Anonymous wrote:Telework is not worth sacrificing my law license.
Anonymous wrote:Anonymous wrote:I am not a lawyer (nor do I play one on tv), but if you had your heart set on DOJ, wouldn't this be a good time to try to get in with competition being down? If you are able to stick it out for two more years, you are in for as long as you want?
People just blindly assume a Democrat will win in 2028, ignoring U.S. history before 2016 (12 years of Reagan/Bush, then 8 of Clinton, 8 of Bush, 8 of Obama). No one should join DOJ now who isn’t comfortable working for President Vance in the future.
Anonymous wrote:I am not a lawyer (nor do I play one on tv), but if you had your heart set on DOJ, wouldn't this be a good time to try to get in with competition being down? If you are able to stick it out for two more years, you are in for as long as you want?
Anonymous wrote:I am not a lawyer (nor do I play one on tv), but if you had your heart set on DOJ, wouldn't this be a good time to try to get in with competition being down? If you are able to stick it out for two more years, you are in for as long as you want?
Anonymous wrote:You can take the job and then sabotage the administration from within with crappy legal work. The people in charge are too dumb to realize you are submitting stupid stuff on purpose.

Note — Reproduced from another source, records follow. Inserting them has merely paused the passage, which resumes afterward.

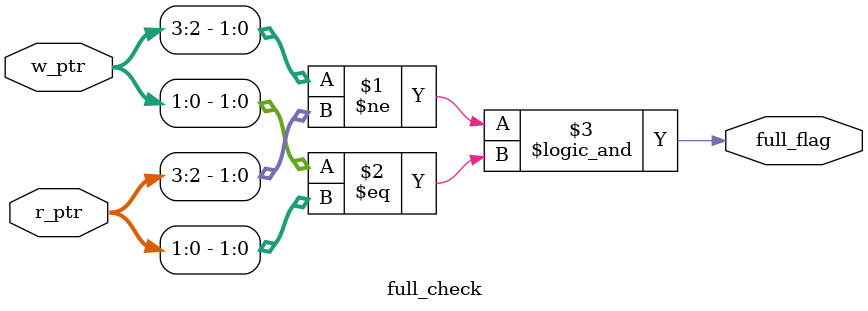
<source format=v>
module full_check (
    input wire [3:0]  w_ptr,
    input wire [3:0]  r_ptr,
    output wire       full_flag
);

assign full_flag=(w_ptr[3:2]!=r_ptr[3:2] && w_ptr[1:0]==r_ptr[1:0]);

endmodule
</source>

Anonymous wrote:OP is 100% correct in principle, though I think it would take more than two days per week to move the needle because people can get that in the private sector. I think it would need to be at least four days per week of telework. The more DOJ allows telework, the more they'll be able to attract qualified candidates. People may disagree with this president, but if you give them a well-paying job with lots of flexibility, they will look past policy disagreements.

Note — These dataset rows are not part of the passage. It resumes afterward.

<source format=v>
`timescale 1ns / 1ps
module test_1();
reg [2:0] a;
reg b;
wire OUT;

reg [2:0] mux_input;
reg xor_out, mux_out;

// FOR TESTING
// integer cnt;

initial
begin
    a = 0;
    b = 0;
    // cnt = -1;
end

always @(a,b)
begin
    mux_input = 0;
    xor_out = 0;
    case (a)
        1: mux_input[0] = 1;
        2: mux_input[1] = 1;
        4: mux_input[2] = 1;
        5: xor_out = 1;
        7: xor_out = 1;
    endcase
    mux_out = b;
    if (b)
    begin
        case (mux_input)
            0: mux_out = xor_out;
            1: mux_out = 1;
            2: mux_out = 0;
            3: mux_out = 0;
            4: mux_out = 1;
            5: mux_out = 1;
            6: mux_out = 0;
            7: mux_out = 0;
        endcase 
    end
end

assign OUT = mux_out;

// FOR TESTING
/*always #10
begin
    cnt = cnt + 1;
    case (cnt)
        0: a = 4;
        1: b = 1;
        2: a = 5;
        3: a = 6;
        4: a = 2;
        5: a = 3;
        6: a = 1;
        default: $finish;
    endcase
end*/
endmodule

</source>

Anonymous wrote:I am not a lawyer (nor do I play one on tv), but if you had your heart set on DOJ, wouldn't this be a good time to try to get in with competition being down? If you are able to stick it out for two more years, you are in for as long as you want?

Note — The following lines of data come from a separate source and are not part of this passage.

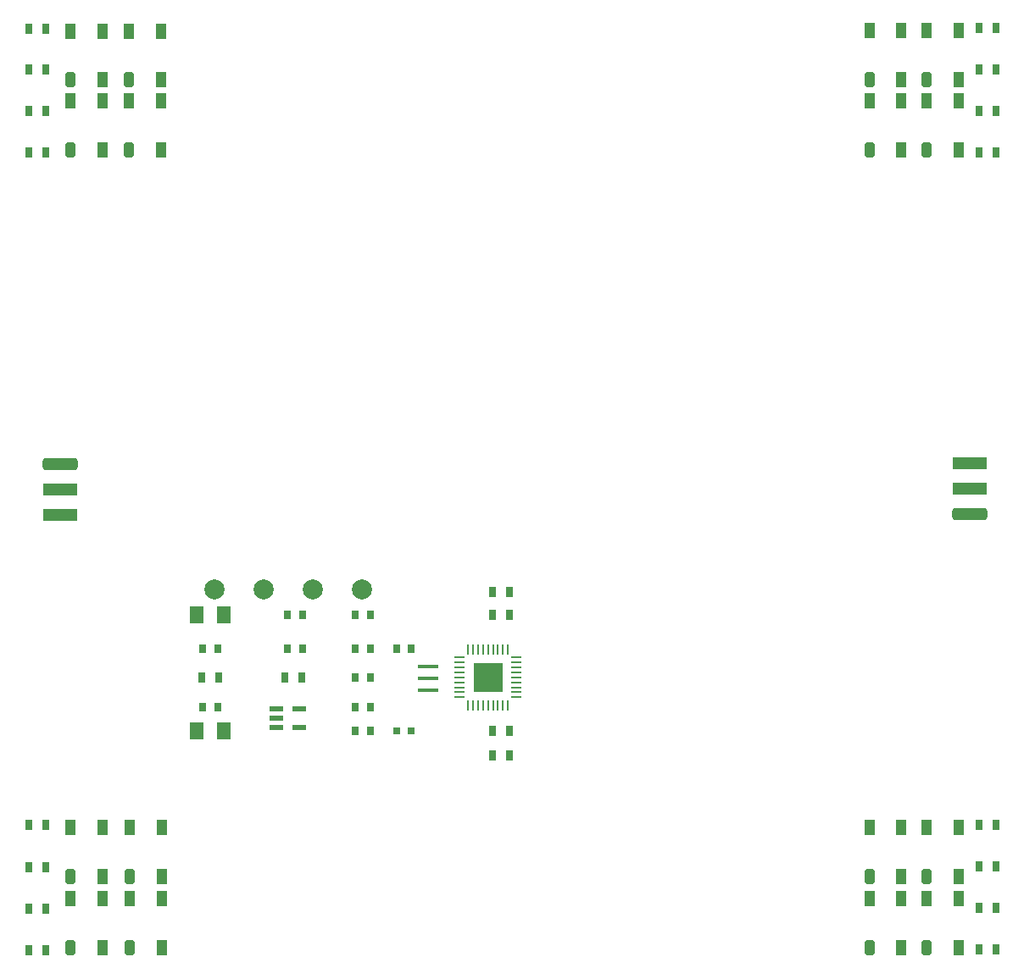
<source format=gtp>
G04*
G04 #@! TF.GenerationSoftware,Altium Limited,Altium Designer,21.0.9 (235)*
G04*
G04 Layer_Color=8421504*
%FSLAX44Y44*%
%MOMM*%
G71*
G04*
G04 #@! TF.SameCoordinates,FCB3D206-118C-4BCE-AE63-394E7735AD57*
G04*
G04*
G04 #@! TF.FilePolarity,Positive*
G04*
G01*
G75*
%ADD20R,0.8000X1.0000*%
%ADD21C,2.0000*%
%ADD22R,0.7000X0.9000*%
%ADD23R,0.8000X0.8000*%
%ADD24R,1.3800X1.8200*%
%ADD25R,1.3208X0.5588*%
%ADD26R,0.2600X1.0800*%
%ADD27R,3.0000X3.0000*%
%ADD28R,1.0800X0.2600*%
%ADD29R,2.0000X0.4000*%
%ADD30R,3.5000X1.2000*%
G04:AMPARAMS|DCode=31|XSize=1.2mm|YSize=3.5mm|CornerRadius=0.3mm|HoleSize=0mm|Usage=FLASHONLY|Rotation=90.000|XOffset=0mm|YOffset=0mm|HoleType=Round|Shape=RoundedRectangle|*
%AMROUNDEDRECTD31*
21,1,1.2000,2.9000,0,0,90.0*
21,1,0.6000,3.5000,0,0,90.0*
1,1,0.6000,1.4500,0.3000*
1,1,0.6000,1.4500,-0.3000*
1,1,0.6000,-1.4500,-0.3000*
1,1,0.6000,-1.4500,0.3000*
%
%ADD31ROUNDEDRECTD31*%
%ADD32R,1.0000X1.5000*%
G04:AMPARAMS|DCode=33|XSize=1.5mm|YSize=1mm|CornerRadius=0.25mm|HoleSize=0mm|Usage=FLASHONLY|Rotation=90.000|XOffset=0mm|YOffset=0mm|HoleType=Round|Shape=RoundedRectangle|*
%AMROUNDEDRECTD33*
21,1,1.5000,0.5000,0,0,90.0*
21,1,1.0000,1.0000,0,0,90.0*
1,1,0.5000,0.2500,0.5000*
1,1,0.5000,0.2500,-0.5000*
1,1,0.5000,-0.2500,-0.5000*
1,1,0.5000,-0.2500,0.5000*
%
%ADD33ROUNDEDRECTD33*%
G36*
X460730Y323600D02*
X484700D01*
Y299630D01*
X460730D01*
Y323600D01*
D02*
G37*
D20*
X494500Y234000D02*
D03*
X477500D02*
D03*
X494500Y258000D02*
D03*
X477500D02*
D03*
X204190Y311900D02*
D03*
X187190D02*
D03*
X287288D02*
D03*
X270288D02*
D03*
X494500Y374000D02*
D03*
X477500D02*
D03*
X494500Y397000D02*
D03*
X477500D02*
D03*
X980500Y837000D02*
D03*
X963500D02*
D03*
X980500Y878333D02*
D03*
X963500D02*
D03*
X980500Y919667D02*
D03*
X963500D02*
D03*
X980500Y961000D02*
D03*
X963500D02*
D03*
X980500Y164000D02*
D03*
X963500D02*
D03*
X980500Y122500D02*
D03*
X963500D02*
D03*
X980500Y81000D02*
D03*
X963500D02*
D03*
X980500Y39500D02*
D03*
X963500D02*
D03*
X31000Y80667D02*
D03*
X14000D02*
D03*
X31000Y122333D02*
D03*
X14000D02*
D03*
X31000Y836500D02*
D03*
X14000D02*
D03*
X31000Y960563D02*
D03*
X14000D02*
D03*
X31000Y919209D02*
D03*
X14000D02*
D03*
X31000Y877854D02*
D03*
X14000D02*
D03*
X31000Y164000D02*
D03*
X14000D02*
D03*
X31000Y39000D02*
D03*
X14000D02*
D03*
D21*
X248990Y400000D02*
D03*
X298000D02*
D03*
X347100D02*
D03*
X199980D02*
D03*
D22*
X381500Y340400D02*
D03*
X396500D02*
D03*
X340500Y258000D02*
D03*
X355500D02*
D03*
X188190Y282400D02*
D03*
X203190D02*
D03*
X188190Y340400D02*
D03*
X203190D02*
D03*
X287788D02*
D03*
X272788D02*
D03*
X287788Y374000D02*
D03*
X272788D02*
D03*
X340500Y311900D02*
D03*
X355500D02*
D03*
X340500Y282400D02*
D03*
X355500D02*
D03*
X340500Y340400D02*
D03*
X355500D02*
D03*
X340500Y374000D02*
D03*
X355500D02*
D03*
D23*
X381500Y258242D02*
D03*
X396500D02*
D03*
D24*
X209380Y374000D02*
D03*
X182000D02*
D03*
X209380Y258000D02*
D03*
X182000D02*
D03*
D25*
X284684Y280398D02*
D03*
Y261602D02*
D03*
X261316D02*
D03*
Y271000D02*
D03*
Y280398D02*
D03*
D26*
X453000Y340050D02*
D03*
Y283750D02*
D03*
X458000Y340050D02*
D03*
X463000D02*
D03*
X468000D02*
D03*
X473000D02*
D03*
X478000D02*
D03*
X483000D02*
D03*
X488000D02*
D03*
X493000D02*
D03*
Y283750D02*
D03*
X488000D02*
D03*
X483000D02*
D03*
X478000D02*
D03*
X473000D02*
D03*
X468000D02*
D03*
X463000D02*
D03*
X458000D02*
D03*
D27*
X473000Y311900D02*
D03*
D28*
X501150Y331900D02*
D03*
Y326900D02*
D03*
Y321900D02*
D03*
Y316900D02*
D03*
Y311900D02*
D03*
Y306900D02*
D03*
Y301900D02*
D03*
Y296900D02*
D03*
Y291900D02*
D03*
X444850D02*
D03*
Y296900D02*
D03*
Y301900D02*
D03*
Y306900D02*
D03*
Y311900D02*
D03*
Y316900D02*
D03*
Y321900D02*
D03*
Y326900D02*
D03*
Y331900D02*
D03*
D29*
X413000Y322766D02*
D03*
Y310766D02*
D03*
Y298766D02*
D03*
D30*
X953984Y500402D02*
D03*
Y525802D02*
D03*
X46016Y499598D02*
D03*
Y474198D02*
D03*
D31*
X953984Y475002D02*
D03*
X46016Y524998D02*
D03*
D32*
X943000Y839500D02*
D03*
Y888500D02*
D03*
X911000D02*
D03*
X943000Y42000D02*
D03*
Y91000D02*
D03*
X911000D02*
D03*
X88000Y112500D02*
D03*
Y161500D02*
D03*
X56000D02*
D03*
X88000Y839000D02*
D03*
Y888000D02*
D03*
X56000D02*
D03*
X147000Y41500D02*
D03*
Y90500D02*
D03*
X115000D02*
D03*
X88000Y41500D02*
D03*
Y90500D02*
D03*
X56000D02*
D03*
X146530Y839000D02*
D03*
Y888000D02*
D03*
X114530D02*
D03*
X146530Y909063D02*
D03*
Y958063D02*
D03*
X114530D02*
D03*
X886000Y839500D02*
D03*
Y888500D02*
D03*
X854000D02*
D03*
X886000Y112500D02*
D03*
Y161500D02*
D03*
X854000D02*
D03*
X88000Y909063D02*
D03*
Y958063D02*
D03*
X56000D02*
D03*
X943000Y112500D02*
D03*
Y161500D02*
D03*
X911000D02*
D03*
X886000Y42000D02*
D03*
Y91000D02*
D03*
X854000D02*
D03*
X886000Y909500D02*
D03*
Y958500D02*
D03*
X854000D02*
D03*
X943000Y909500D02*
D03*
Y958500D02*
D03*
X911000D02*
D03*
X147000Y112500D02*
D03*
Y161500D02*
D03*
X115000D02*
D03*
D33*
X911000Y839500D02*
D03*
Y42000D02*
D03*
X56000Y112500D02*
D03*
Y839000D02*
D03*
X115000Y41500D02*
D03*
X56000D02*
D03*
X114530Y839000D02*
D03*
Y909063D02*
D03*
X854000Y839500D02*
D03*
Y112500D02*
D03*
X56000Y909063D02*
D03*
X911000Y112500D02*
D03*
X854000Y42000D02*
D03*
Y909500D02*
D03*
X911000D02*
D03*
X115000Y112500D02*
D03*
M02*

</source>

Anonymous wrote:Anonymous wrote:Anonymous wrote:maybe a dumb question but does telework/WFH preference indicate party affiliation in current environment?
You can safely assume almost every employee everywhere wants some level of ability to TW regardless of party affiliation.
Right. Who wouldn’t?
Anonymous wrote:Anonymous wrote:maybe a dumb question but does telework/WFH preference indicate party affiliation in current environment?
You can safely assume almost every employee everywhere wants some level of ability to TW regardless of party affiliation.
Anonymous wrote:Im at DOJ and the only bar for hiring attorneys is whether you are willing to defend this lawless administration. Most principled attorneys have left. They’re not trying to attract talent. You are right however that the lower pay should be compensated by more flexibility like telework
Anonymous wrote:maybe a dumb question but does telework/WFH preference indicate party affiliation in current environment?